Stored items:
[Start of section]

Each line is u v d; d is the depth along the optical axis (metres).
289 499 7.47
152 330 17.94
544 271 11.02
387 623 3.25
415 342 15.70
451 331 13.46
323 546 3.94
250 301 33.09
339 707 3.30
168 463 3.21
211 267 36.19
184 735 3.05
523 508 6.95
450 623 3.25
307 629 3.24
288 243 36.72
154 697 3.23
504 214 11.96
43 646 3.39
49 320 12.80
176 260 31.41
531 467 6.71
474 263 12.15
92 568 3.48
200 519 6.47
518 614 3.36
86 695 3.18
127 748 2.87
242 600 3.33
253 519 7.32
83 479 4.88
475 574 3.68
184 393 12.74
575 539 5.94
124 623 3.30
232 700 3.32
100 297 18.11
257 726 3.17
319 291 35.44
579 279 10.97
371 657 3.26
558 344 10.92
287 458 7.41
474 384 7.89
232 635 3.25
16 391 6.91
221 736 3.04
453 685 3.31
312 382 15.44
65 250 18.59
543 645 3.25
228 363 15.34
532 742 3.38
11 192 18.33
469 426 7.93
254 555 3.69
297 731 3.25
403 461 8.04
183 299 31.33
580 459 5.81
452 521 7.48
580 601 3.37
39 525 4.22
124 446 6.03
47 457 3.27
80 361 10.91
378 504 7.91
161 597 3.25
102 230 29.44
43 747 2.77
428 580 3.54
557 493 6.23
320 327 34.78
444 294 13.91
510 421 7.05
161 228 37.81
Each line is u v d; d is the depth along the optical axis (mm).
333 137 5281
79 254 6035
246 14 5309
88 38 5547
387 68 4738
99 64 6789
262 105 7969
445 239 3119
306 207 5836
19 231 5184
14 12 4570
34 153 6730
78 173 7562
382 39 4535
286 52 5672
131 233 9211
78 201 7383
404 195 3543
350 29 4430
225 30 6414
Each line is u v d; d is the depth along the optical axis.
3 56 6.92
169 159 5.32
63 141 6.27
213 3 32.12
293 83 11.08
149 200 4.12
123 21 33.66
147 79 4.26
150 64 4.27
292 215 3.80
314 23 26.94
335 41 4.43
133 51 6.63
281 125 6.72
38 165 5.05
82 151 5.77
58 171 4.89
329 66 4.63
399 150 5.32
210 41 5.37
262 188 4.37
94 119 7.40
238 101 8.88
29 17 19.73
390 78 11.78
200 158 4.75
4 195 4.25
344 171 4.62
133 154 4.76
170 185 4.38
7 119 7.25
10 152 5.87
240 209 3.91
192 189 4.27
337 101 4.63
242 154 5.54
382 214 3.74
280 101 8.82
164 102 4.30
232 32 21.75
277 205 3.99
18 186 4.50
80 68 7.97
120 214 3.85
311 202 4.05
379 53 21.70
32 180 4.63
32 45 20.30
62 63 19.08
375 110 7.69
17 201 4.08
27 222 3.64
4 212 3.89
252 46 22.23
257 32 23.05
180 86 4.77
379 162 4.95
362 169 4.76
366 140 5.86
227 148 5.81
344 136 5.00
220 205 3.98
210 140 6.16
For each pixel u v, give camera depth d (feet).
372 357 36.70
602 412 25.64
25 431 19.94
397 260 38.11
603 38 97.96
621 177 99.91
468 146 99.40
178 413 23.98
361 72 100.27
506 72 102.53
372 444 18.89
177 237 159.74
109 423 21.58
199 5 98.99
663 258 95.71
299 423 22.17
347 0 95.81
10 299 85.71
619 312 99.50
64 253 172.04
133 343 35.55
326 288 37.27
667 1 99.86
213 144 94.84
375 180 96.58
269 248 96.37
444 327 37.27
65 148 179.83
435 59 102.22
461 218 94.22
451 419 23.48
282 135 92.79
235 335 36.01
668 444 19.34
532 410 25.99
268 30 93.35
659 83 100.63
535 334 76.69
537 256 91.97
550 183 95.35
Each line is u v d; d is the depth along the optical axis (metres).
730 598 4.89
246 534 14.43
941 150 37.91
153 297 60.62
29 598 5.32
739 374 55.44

[End of section]

__YOUR ASSIGNMENT__
Please copy out each line in the entries that mentions the string "depth".

__REPLY TO THE EXERCISE__
Each line is u v d; d is the depth along the optical axis (metres).
Each line is u v d; d is the depth along the optical axis (mm).
Each line is u v d; d is the depth along the optical axis.
For each pixel u v, give camera depth d (feet).
Each line is u v d; d is the depth along the optical axis (metres).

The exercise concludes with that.